[[ EXTRACT, beginning ]]

Module SDD-06 — Cloud Attack-Path Tooling

Cloud Attack-Path Tooling

Graph-based reasoning for IAM escalation, reachable assets, and lateral movement — pmapper, CloudFox/FoxMapper, BloodHound, Cartography.

45
minutes
8
artifacts
3
sub-sections
The tools that turn cloud configuration into a graph and answer the question check-based CSPMs cannot: what is the shortest chain of abusable permissions from a low-privilege principal to admin? pmapper encodes the 21 Rhino Security Labs escalation methods as graph edges; BloodHound brought the graph-abstraction insight from Active Directory to hybrid identity; Cartography maps multi-cloud asset relationships. The unique capability in the roster — and a study in how an agent harness consumes graph output to reason over escalation chains.
Key Claims
Load-Bearing Claims

Privilege escalation is a graph traversal problem. An attacker does not need a direct path to admin — they need a connected chain of abusable relationships. Check-based tools test single permissions; graph tools find the chains. This is the BloodHound insight applied to the cloud.

[[ EXTRACT, end ]]
[[ DATA FOR REVIEW, beginning ]]

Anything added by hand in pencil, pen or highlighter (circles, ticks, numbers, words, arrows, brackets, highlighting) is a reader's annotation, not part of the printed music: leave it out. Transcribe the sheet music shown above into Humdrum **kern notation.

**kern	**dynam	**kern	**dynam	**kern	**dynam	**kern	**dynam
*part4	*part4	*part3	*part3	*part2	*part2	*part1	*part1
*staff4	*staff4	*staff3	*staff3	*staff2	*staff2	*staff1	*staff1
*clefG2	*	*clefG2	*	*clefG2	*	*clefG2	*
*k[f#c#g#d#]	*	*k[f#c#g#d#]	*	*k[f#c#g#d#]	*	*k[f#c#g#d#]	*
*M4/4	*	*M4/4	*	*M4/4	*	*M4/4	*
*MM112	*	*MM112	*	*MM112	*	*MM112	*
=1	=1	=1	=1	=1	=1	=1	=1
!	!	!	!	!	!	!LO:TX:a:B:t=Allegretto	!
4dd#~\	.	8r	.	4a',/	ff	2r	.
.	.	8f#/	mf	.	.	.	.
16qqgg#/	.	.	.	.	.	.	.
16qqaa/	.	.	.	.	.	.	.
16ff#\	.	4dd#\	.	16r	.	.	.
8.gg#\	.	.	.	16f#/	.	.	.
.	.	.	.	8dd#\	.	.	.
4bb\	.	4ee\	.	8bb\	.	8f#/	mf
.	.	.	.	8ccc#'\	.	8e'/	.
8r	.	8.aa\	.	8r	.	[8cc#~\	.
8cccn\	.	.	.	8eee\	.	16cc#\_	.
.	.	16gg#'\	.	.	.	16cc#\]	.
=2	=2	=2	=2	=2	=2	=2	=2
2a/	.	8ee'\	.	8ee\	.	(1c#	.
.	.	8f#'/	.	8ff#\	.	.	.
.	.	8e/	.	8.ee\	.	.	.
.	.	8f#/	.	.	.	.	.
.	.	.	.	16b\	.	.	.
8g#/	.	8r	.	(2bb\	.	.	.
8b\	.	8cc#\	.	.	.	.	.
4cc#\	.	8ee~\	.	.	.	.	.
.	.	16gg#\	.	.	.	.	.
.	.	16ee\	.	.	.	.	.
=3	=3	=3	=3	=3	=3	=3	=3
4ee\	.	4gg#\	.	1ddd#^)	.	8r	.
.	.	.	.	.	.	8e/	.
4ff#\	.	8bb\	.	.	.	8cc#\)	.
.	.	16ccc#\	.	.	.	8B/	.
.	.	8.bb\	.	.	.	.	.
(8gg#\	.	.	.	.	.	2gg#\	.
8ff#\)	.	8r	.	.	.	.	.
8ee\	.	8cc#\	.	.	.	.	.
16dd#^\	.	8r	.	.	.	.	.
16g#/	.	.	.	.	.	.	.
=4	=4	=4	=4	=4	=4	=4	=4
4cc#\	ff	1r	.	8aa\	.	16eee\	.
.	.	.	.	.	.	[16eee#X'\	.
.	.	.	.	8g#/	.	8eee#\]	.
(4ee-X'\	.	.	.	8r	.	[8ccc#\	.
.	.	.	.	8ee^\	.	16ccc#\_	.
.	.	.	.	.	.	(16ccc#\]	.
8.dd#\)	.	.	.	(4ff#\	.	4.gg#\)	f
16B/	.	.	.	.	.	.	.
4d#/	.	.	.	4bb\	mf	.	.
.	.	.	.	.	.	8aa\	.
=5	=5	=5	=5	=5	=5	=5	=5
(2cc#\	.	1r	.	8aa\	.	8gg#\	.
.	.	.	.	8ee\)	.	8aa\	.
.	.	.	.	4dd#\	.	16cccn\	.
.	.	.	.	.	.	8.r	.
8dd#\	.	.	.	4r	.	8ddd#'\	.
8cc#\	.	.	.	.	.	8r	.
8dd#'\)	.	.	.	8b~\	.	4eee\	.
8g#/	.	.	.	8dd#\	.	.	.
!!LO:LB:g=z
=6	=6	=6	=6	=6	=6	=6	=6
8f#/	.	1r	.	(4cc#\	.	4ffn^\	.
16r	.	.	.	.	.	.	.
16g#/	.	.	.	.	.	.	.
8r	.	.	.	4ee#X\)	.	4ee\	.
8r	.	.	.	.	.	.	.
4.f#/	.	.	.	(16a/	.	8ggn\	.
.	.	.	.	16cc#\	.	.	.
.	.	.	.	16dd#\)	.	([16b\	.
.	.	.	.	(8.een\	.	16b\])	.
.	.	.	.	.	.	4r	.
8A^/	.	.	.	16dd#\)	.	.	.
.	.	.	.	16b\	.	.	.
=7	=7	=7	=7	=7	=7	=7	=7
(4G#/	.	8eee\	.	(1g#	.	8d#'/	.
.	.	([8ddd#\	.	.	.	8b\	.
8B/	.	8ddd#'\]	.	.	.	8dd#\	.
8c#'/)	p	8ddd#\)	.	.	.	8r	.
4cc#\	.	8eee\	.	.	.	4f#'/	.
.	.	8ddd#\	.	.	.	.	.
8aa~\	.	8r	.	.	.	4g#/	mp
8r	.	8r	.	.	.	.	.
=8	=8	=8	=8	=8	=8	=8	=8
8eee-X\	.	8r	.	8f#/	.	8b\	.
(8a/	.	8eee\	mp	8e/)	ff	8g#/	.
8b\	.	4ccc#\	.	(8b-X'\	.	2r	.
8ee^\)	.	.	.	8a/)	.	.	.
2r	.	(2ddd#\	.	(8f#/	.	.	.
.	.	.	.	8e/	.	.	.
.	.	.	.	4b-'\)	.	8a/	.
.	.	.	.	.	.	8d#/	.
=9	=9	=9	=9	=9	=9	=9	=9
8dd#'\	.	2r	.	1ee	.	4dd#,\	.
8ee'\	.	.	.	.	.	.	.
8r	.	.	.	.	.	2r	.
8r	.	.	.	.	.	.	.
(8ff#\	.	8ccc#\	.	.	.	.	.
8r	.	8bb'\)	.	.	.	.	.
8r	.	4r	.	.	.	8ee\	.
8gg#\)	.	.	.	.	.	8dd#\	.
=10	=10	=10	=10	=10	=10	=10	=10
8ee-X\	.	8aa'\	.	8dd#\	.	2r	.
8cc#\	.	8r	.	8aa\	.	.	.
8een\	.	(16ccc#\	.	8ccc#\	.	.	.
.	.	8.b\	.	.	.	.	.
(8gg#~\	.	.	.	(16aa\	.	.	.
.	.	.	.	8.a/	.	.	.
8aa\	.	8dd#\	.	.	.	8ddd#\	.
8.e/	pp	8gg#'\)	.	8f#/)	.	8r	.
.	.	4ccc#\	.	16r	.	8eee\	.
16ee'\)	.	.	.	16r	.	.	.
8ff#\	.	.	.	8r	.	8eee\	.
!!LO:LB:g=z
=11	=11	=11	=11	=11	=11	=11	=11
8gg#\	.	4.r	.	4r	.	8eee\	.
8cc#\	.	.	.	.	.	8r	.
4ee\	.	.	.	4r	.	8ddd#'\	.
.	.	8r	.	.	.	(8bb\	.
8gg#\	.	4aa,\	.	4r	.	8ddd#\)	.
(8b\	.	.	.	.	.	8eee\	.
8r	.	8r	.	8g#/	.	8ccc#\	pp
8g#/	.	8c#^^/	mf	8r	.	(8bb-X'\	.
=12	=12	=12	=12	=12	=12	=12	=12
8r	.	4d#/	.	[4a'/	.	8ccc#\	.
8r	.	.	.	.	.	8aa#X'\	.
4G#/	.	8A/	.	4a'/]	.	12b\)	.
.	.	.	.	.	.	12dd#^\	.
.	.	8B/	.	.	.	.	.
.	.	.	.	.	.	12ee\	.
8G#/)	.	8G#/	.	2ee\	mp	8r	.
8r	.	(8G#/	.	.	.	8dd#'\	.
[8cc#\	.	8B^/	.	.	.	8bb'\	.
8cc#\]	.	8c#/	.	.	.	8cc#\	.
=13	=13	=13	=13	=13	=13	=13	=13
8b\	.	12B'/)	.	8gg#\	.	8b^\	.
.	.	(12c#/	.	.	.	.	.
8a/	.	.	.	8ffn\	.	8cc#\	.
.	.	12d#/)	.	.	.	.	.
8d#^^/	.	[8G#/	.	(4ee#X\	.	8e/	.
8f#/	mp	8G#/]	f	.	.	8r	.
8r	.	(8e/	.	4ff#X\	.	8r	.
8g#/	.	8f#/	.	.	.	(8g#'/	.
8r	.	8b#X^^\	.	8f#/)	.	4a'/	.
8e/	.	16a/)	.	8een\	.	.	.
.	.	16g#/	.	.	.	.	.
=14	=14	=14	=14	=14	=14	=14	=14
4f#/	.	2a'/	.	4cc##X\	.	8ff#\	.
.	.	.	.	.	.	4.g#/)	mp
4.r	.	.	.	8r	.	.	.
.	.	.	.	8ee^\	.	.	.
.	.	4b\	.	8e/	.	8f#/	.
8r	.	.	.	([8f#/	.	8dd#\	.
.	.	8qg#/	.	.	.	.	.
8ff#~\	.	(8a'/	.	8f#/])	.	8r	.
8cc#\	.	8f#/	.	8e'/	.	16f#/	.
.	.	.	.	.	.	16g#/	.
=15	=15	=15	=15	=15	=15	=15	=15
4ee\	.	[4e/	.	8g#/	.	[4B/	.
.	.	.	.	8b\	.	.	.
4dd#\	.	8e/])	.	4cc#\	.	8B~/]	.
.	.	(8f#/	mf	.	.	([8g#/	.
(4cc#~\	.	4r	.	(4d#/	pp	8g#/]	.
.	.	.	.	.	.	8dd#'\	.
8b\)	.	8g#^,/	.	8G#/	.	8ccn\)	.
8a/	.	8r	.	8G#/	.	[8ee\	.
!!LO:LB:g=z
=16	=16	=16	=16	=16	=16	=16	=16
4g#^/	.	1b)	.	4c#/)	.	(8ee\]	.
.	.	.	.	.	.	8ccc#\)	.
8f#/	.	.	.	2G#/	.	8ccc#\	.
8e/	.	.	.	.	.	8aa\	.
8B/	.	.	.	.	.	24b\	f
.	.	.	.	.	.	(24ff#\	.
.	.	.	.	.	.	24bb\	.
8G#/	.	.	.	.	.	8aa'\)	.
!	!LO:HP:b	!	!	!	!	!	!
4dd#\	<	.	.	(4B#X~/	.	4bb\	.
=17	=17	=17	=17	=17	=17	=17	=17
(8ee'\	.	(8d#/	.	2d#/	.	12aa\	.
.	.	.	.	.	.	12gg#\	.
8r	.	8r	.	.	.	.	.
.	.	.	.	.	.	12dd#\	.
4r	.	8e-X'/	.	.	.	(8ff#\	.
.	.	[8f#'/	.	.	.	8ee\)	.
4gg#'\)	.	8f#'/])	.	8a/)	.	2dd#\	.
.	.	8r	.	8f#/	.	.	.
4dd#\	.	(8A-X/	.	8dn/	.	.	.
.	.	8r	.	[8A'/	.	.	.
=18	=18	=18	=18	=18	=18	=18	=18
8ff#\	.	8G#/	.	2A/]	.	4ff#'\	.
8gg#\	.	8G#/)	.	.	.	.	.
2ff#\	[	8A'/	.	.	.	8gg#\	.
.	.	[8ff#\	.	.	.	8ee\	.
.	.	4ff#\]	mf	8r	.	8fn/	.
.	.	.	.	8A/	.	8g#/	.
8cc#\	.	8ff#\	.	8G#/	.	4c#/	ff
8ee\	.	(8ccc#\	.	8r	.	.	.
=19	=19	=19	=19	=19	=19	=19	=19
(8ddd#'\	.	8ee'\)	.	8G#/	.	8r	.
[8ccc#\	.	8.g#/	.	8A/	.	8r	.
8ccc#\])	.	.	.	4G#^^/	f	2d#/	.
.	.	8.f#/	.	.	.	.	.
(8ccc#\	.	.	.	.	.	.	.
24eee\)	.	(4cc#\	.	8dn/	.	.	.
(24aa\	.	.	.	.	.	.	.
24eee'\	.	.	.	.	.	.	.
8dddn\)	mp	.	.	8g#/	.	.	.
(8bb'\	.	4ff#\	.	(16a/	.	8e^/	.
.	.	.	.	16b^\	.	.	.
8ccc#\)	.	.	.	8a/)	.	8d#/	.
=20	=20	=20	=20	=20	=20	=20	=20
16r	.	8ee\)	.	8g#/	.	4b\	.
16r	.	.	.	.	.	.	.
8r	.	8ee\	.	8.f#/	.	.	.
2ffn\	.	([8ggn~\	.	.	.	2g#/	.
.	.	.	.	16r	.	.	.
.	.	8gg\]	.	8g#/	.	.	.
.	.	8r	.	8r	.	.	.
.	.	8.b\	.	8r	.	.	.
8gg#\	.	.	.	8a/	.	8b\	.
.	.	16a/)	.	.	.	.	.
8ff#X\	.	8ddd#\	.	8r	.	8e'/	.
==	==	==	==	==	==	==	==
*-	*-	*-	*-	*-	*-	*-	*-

[[ DATA FOR REVIEW, end ]]

• [COMPLETE THE FOLLOWING]:
- A) According to the text on cloud attack-path tooling, how many escalation methods does pmapper encode as graph edges?
- B) Carry on the text on cloud attack-path tooling, picking up right after its final sentence.

• [TASK-BY-TASK RESULTS]:
- A) pmapper encodes the 21 Rhino Security Labs escalation methods as graph edges.

- B)
The detection logic is encoded human knowledge, not re-derived. pmapper's 21 Rhino Security Labs escalation methods are encoded as graph edges. The traversal finds chains of these edges automatically. This is the expert's escalation playbook, automated.

A graph path is a hypothesis, not a confirmed exploit. The path is valid against configuration at ingest time. It requires live verification (with authorization) before acting. Treating a graph path as a confirmed exploit is a failure mode.

The tools are dual-use and governed by authorization. The same escalation-path output serves a defender (close the path) and an attacker (exploit the path). Building the graph against a target's config without authorization is an offense (Course 2A S00).

After This Module
01
Frame cloud attack-path analysis as a graph traversal problem (nodes, edges, traversal).
02
Distinguish the canonical tools (pmapper, CloudFox/FoxMapper, BloodHound, Cartography) and when to reach for each.
03
Explain the 21 AWS IAM escalation methods as encoded graph edges and how traversal automates finding them.
04
Map how an agent harness (SDD-01/SDD-02) consumes attack-path output via a graph-query tool.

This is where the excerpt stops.